▶ **Problem requirements**
Swap "top-left" for "upper-left" throughout the listing and write out all its lines again with nothing else altered. Leave the pictures out of your answer.

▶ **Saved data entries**
-*-

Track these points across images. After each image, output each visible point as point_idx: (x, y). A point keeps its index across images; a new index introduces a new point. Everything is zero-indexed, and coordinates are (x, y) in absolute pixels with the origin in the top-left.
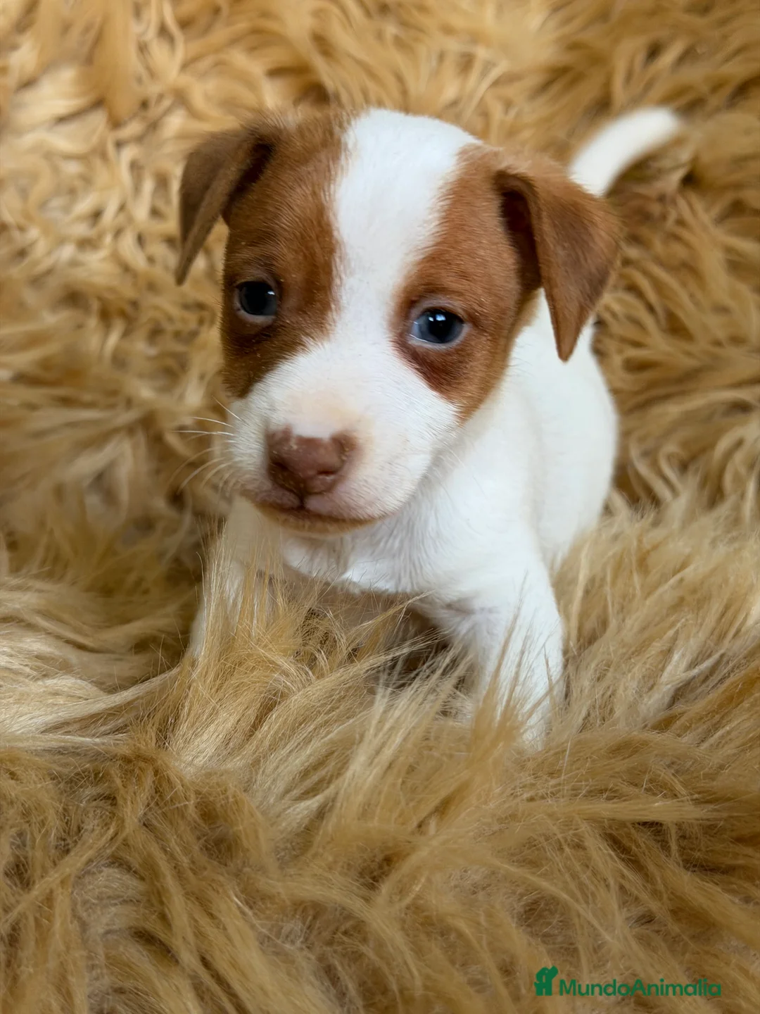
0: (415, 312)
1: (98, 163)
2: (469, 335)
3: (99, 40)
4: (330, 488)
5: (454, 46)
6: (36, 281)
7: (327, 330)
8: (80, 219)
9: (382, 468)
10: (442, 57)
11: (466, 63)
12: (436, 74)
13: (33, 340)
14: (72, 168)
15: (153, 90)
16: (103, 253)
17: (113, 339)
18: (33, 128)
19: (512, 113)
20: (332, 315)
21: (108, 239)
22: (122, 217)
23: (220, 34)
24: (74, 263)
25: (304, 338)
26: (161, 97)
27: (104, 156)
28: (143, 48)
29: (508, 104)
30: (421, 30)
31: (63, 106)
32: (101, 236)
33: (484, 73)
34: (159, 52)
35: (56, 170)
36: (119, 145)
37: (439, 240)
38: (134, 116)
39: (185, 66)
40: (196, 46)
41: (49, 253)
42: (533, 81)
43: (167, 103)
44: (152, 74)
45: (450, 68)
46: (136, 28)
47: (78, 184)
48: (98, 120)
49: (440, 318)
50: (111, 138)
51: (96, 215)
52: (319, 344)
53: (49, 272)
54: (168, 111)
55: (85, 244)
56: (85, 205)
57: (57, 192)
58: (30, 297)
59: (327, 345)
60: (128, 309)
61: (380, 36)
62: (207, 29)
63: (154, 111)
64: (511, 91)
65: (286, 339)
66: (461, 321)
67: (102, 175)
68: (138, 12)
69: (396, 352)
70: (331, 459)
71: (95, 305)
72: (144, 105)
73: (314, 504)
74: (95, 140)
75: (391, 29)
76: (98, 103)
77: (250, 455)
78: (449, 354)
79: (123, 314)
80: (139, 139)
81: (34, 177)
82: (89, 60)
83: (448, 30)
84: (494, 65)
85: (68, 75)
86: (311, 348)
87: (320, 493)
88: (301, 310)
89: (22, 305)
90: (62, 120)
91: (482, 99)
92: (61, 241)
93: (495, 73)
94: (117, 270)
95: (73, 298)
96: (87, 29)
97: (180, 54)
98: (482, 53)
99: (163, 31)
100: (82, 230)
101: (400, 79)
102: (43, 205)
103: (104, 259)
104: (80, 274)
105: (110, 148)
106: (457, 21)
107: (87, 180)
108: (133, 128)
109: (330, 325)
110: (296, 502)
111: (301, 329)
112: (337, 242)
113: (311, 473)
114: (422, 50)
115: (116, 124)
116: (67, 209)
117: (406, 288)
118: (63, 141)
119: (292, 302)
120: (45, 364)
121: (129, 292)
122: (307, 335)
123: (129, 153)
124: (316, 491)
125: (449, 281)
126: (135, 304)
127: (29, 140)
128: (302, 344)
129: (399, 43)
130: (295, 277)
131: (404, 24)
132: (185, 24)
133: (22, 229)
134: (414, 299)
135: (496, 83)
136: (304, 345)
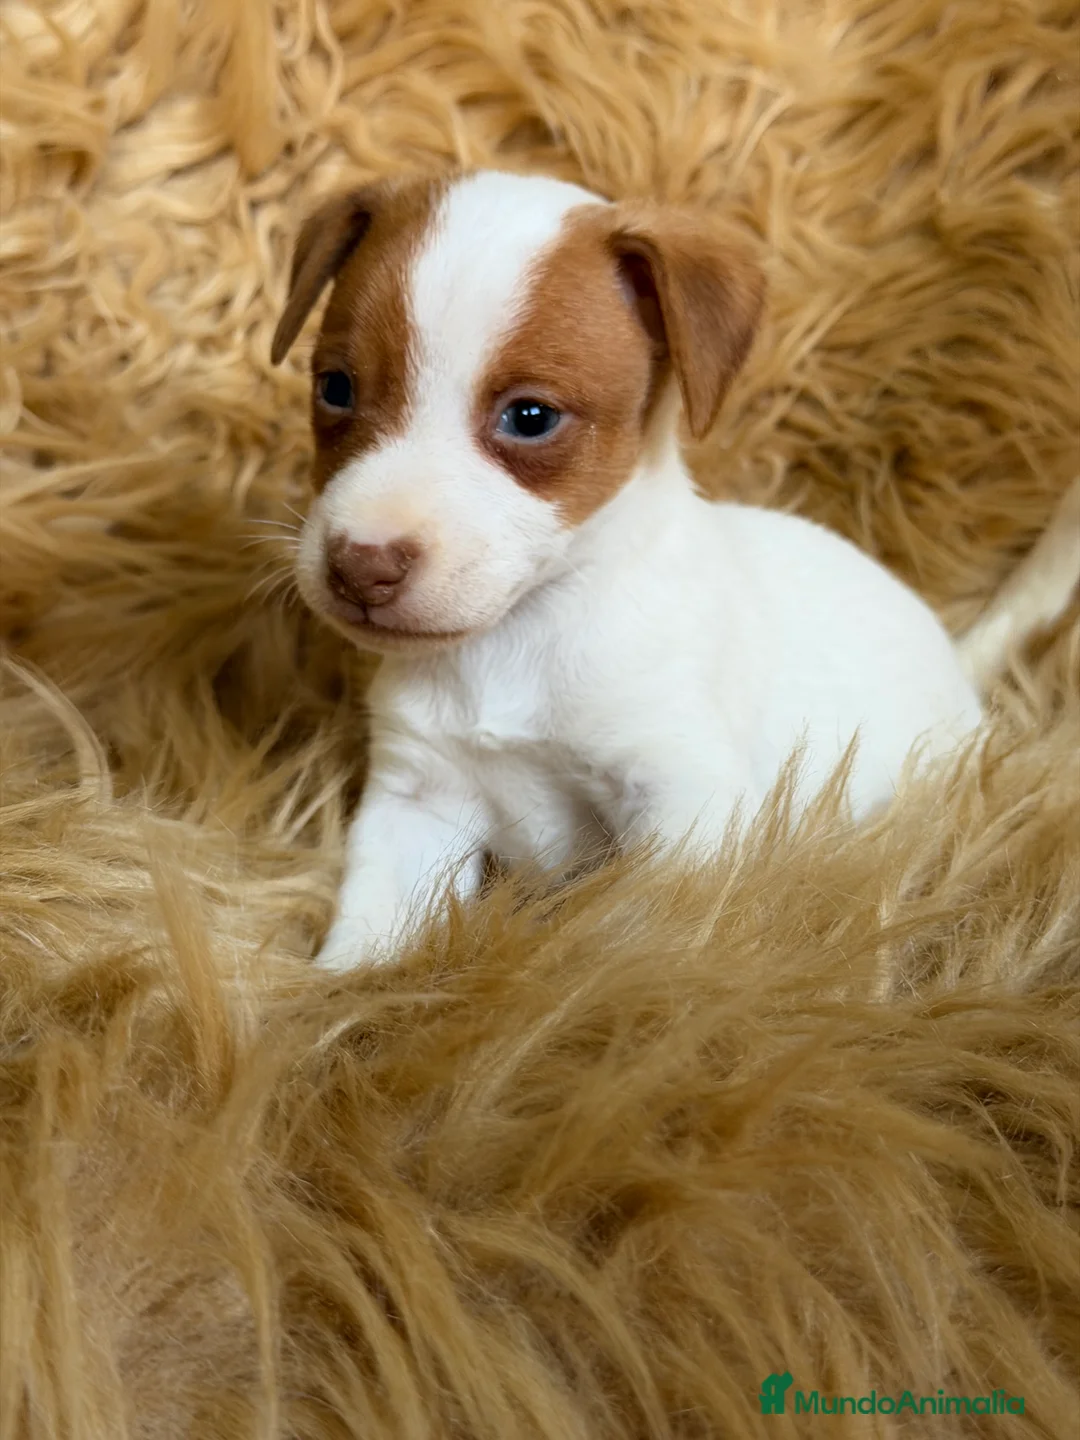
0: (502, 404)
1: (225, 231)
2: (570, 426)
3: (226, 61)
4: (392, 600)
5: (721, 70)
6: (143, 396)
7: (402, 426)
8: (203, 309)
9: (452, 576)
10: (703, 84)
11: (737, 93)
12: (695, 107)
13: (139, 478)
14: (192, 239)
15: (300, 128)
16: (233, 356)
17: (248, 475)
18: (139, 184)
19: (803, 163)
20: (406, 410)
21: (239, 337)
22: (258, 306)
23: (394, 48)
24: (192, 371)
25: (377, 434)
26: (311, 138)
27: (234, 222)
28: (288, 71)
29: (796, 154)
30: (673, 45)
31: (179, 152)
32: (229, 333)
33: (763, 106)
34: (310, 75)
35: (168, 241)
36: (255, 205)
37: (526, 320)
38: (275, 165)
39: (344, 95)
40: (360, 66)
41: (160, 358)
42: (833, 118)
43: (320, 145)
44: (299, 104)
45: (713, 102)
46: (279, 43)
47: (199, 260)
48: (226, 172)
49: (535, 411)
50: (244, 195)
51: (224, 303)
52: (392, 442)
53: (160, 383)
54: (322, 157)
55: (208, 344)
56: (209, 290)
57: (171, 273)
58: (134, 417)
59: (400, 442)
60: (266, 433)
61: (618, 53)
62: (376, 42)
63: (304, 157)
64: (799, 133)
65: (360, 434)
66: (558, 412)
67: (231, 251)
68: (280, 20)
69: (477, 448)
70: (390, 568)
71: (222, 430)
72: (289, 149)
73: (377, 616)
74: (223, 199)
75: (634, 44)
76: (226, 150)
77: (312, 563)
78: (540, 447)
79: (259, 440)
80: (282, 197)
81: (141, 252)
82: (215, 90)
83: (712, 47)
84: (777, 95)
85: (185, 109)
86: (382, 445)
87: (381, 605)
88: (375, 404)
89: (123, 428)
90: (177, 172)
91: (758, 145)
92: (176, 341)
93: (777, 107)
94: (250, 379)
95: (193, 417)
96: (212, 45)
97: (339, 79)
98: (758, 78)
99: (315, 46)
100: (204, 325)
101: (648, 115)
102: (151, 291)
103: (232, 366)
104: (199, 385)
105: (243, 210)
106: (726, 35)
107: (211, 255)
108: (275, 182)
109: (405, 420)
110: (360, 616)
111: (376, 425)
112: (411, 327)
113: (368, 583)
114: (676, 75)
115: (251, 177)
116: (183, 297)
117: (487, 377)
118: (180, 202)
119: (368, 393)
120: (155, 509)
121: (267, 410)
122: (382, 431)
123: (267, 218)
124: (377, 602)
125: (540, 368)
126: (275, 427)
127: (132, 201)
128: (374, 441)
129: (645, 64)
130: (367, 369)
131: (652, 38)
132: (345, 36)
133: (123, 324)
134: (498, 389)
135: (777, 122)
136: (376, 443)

-*-

▶ **Completed exercise**
Track these points across images. After each image, output each visible point as point_idx: (x, y). A point keeps its index across images; a new index introduces a new point. Everything is zero-indexed, and coordinates are (x, y) in absolute pixels with the origin in the upper-left.
0: (415, 312)
1: (98, 163)
2: (469, 335)
3: (99, 40)
4: (330, 488)
5: (454, 46)
6: (36, 281)
7: (327, 330)
8: (80, 219)
9: (382, 468)
10: (442, 57)
11: (466, 63)
12: (436, 74)
13: (33, 340)
14: (72, 168)
15: (153, 90)
16: (103, 253)
17: (113, 339)
18: (33, 128)
19: (512, 113)
20: (332, 315)
21: (108, 239)
22: (122, 217)
23: (220, 34)
24: (74, 263)
25: (304, 338)
26: (161, 97)
27: (104, 156)
28: (143, 48)
29: (508, 104)
30: (421, 30)
31: (63, 106)
32: (101, 236)
33: (484, 73)
34: (159, 52)
35: (56, 170)
36: (119, 145)
37: (439, 240)
38: (134, 116)
39: (185, 66)
40: (196, 46)
41: (49, 253)
42: (533, 81)
43: (167, 103)
44: (152, 74)
45: (450, 68)
46: (136, 28)
47: (78, 184)
48: (98, 120)
49: (440, 318)
50: (111, 138)
51: (96, 215)
52: (319, 344)
53: (49, 272)
54: (168, 111)
55: (85, 244)
56: (85, 205)
57: (57, 192)
58: (30, 297)
59: (327, 345)
60: (128, 309)
61: (380, 36)
62: (207, 29)
63: (154, 111)
64: (511, 91)
65: (286, 339)
66: (461, 321)
67: (102, 175)
68: (138, 12)
69: (396, 352)
70: (331, 459)
71: (95, 305)
72: (144, 105)
73: (314, 504)
74: (95, 140)
75: (391, 29)
76: (98, 103)
77: (250, 455)
78: (449, 354)
79: (123, 314)
80: (139, 139)
81: (34, 177)
82: (89, 60)
83: (448, 30)
84: (494, 65)
85: (68, 75)
86: (311, 348)
87: (320, 493)
88: (301, 310)
89: (22, 305)
90: (62, 120)
91: (482, 99)
92: (61, 241)
93: (495, 73)
94: (117, 270)
95: (73, 298)
96: (87, 29)
97: (180, 54)
98: (482, 53)
99: (163, 31)
100: (82, 230)
101: (400, 79)
102: (43, 205)
103: (104, 259)
104: (80, 274)
105: (110, 148)
106: (457, 21)
107: (87, 180)
108: (133, 128)
109: (330, 325)
110: (296, 502)
111: (301, 329)
112: (337, 242)
113: (311, 473)
114: (422, 50)
115: (116, 124)
116: (67, 209)
117: (406, 288)
118: (63, 141)
119: (292, 302)
120: (45, 364)
121: (129, 292)
122: (307, 335)
123: (129, 153)
124: (316, 491)
125: (449, 281)
126: (135, 304)
127: (29, 140)
128: (302, 344)
129: (399, 43)
130: (295, 277)
131: (404, 24)
132: (185, 24)
133: (22, 229)
134: (414, 299)
135: (496, 83)
136: (304, 345)
0: (502, 404)
1: (225, 231)
2: (570, 426)
3: (226, 61)
4: (392, 600)
5: (721, 70)
6: (143, 396)
7: (402, 426)
8: (203, 309)
9: (452, 576)
10: (703, 84)
11: (737, 93)
12: (695, 107)
13: (139, 478)
14: (192, 239)
15: (300, 128)
16: (233, 356)
17: (248, 475)
18: (139, 184)
19: (803, 163)
20: (406, 410)
21: (239, 337)
22: (258, 306)
23: (394, 48)
24: (192, 371)
25: (377, 434)
26: (311, 138)
27: (234, 222)
28: (288, 71)
29: (796, 154)
30: (673, 45)
31: (179, 152)
32: (229, 333)
33: (763, 106)
34: (310, 75)
35: (168, 241)
36: (255, 205)
37: (526, 320)
38: (275, 165)
39: (344, 95)
40: (360, 66)
41: (160, 358)
42: (833, 118)
43: (320, 145)
44: (299, 104)
45: (713, 102)
46: (279, 43)
47: (199, 260)
48: (226, 172)
49: (535, 411)
50: (244, 195)
51: (224, 303)
52: (392, 442)
53: (160, 383)
54: (322, 157)
55: (208, 344)
56: (209, 290)
57: (171, 273)
58: (134, 417)
59: (400, 442)
60: (266, 433)
61: (618, 53)
62: (376, 42)
63: (304, 157)
64: (799, 133)
65: (360, 434)
66: (558, 412)
67: (231, 251)
68: (280, 20)
69: (477, 448)
70: (390, 568)
71: (222, 430)
72: (289, 149)
73: (377, 616)
74: (223, 199)
75: (634, 44)
76: (226, 150)
77: (312, 563)
78: (540, 447)
79: (259, 440)
80: (282, 197)
81: (141, 252)
82: (215, 90)
83: (712, 47)
84: (777, 95)
85: (185, 109)
86: (382, 445)
87: (381, 605)
88: (375, 404)
89: (123, 428)
90: (177, 172)
91: (758, 145)
92: (176, 341)
93: (777, 107)
94: (250, 379)
95: (193, 417)
96: (212, 45)
97: (339, 79)
98: (758, 78)
99: (315, 46)
100: (204, 325)
101: (648, 115)
102: (151, 291)
103: (232, 366)
104: (199, 385)
105: (243, 210)
106: (726, 35)
107: (211, 255)
108: (275, 182)
109: (405, 420)
110: (360, 616)
111: (376, 425)
112: (411, 327)
113: (368, 583)
114: (676, 75)
115: (251, 177)
116: (183, 297)
117: (487, 377)
118: (180, 202)
119: (368, 393)
120: (155, 509)
121: (267, 410)
122: (382, 431)
123: (267, 218)
124: (377, 602)
125: (540, 368)
126: (275, 427)
127: (132, 201)
128: (374, 441)
129: (645, 64)
130: (367, 369)
131: (652, 38)
132: (345, 36)
133: (123, 324)
134: (498, 389)
135: (777, 122)
136: (376, 443)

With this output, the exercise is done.